Converting Spherical Equations to Cylindrical and Rectangular

[DeadxBunny]

Question:

(Note: p=rho and o=phi)
Convert p(1-2cos^2(o))=-psin^2(o) into cylindrical and rectangular coordinates and describe or sketch the surface.

The part that I don't know how to do is converting the spherical equation into cylindrical or rectangular coordinates. I know all the equations like x=psin(o)cos(theta) and y=psin(o)sin(theta) but I don't see how I can manipulate the given equation so that I could use those equations. Any help would be greatly appreciated!

 

[cepheid]

You posted in the Calculus section as well.

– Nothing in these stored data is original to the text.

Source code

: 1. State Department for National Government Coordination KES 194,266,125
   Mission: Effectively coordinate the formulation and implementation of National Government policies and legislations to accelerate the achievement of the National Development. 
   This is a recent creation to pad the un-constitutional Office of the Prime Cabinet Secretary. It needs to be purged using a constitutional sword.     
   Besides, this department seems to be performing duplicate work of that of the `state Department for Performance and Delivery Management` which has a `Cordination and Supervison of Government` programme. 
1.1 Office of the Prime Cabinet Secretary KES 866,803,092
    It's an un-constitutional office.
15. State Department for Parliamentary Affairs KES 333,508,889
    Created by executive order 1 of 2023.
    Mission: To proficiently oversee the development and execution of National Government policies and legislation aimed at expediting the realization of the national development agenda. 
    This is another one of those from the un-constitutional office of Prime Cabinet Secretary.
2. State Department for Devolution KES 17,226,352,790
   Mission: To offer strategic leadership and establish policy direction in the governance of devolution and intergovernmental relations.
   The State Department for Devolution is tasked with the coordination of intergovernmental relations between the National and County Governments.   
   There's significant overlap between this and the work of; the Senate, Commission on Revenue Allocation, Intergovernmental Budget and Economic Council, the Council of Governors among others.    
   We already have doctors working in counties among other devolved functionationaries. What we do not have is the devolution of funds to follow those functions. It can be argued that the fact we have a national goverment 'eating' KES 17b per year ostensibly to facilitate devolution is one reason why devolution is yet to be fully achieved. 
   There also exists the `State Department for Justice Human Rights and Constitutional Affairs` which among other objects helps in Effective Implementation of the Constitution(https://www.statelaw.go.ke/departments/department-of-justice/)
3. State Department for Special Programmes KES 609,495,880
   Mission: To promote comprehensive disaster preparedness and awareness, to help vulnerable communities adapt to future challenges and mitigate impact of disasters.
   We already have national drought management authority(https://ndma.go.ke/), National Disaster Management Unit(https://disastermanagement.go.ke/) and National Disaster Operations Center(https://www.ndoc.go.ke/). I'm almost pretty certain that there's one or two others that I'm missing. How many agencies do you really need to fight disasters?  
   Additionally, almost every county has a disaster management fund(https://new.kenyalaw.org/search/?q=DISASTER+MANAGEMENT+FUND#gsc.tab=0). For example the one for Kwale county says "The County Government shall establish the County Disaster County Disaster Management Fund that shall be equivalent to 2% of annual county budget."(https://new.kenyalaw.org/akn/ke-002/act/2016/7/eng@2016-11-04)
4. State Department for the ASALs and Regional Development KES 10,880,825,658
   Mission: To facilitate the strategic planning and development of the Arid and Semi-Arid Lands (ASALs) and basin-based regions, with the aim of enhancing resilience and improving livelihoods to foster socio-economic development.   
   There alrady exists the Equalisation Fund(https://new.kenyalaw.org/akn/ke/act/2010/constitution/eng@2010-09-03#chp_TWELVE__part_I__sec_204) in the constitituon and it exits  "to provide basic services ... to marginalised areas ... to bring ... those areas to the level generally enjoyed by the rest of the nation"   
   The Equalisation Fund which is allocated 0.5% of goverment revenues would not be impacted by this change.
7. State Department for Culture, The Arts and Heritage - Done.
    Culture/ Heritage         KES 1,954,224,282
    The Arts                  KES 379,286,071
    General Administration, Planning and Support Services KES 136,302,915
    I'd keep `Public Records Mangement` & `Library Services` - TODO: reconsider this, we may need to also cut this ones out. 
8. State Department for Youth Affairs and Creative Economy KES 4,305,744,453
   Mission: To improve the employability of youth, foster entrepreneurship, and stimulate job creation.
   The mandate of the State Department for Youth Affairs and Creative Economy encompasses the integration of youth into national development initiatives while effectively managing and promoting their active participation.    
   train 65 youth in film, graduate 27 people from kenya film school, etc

See response there. (just an FYI Cross posting is generally frowned upon...don't want someone to yell at you).

 

[wais]

To convert this spherical equation into cylindrical coordinates, we can use the following relationships:

p = r
o = theta

Substituting these values into the given equation, we get:

r(1-2cos^2(theta)) = -rsin^2(theta)

Next, we can use the relationships between cylindrical and rectangular coordinates:

x = rcos(theta)
y = rsin(theta)

Substituting these values into the equation, we get:

x(1-2y^2) = -y^2

This is the equation in rectangular coordinates. To sketch the surface, we can rearrange the equation to get y as the subject:

y = ±√(x/(2x+1))

This is a hyperbolic curve in the xy-plane. The surface created by this equation would be a cone with its vertex at the origin, extending infinitely in both directions. The base of the cone would be a hyperbolic curve in the xy-plane.